Lay out every line of text in the data below as a Markdown table with two columns, Row and Text, numbering the rows and skipping any blank lines. Leave the pictures out of your answer.

Records shown
☆ ☆ ☆ ☆ ☆ ☆ ☆

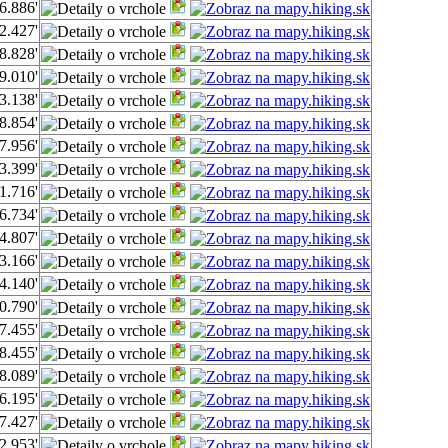
6.886'
2.427'
8.828'
9.010'
3.138'
8.854'
7.956'
3.399'
1.716'
6.734'
4.807'
3.166'
4.140'
0.790'
7.455'
8.455'
8.089'
6.195'
7.427'
2.953'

☆ ☆ ☆ ☆ ☆ ☆ ☆

Solution to this exercise
| Row | Text |
|---|---|
| 1 | 6.886' |
| 2 | 2.427' |
| 3 | 8.828' |
| 4 | 9.010' |
| 5 | 3.138' |
| 6 | 8.854' |
| 7 | 7.956' |
| 8 | 3.399' |
| 9 | 1.716' |
| 10 | 6.734' |
| 11 | 4.807' |
| 12 | 3.166' |
| 13 | 4.140' |
| 14 | 0.790' |
| 15 | 7.455' |
| 16 | 8.455' |
| 17 | 8.089' |
| 18 | 6.195' |
| 19 | 7.427' |
| 20 | 2.953' |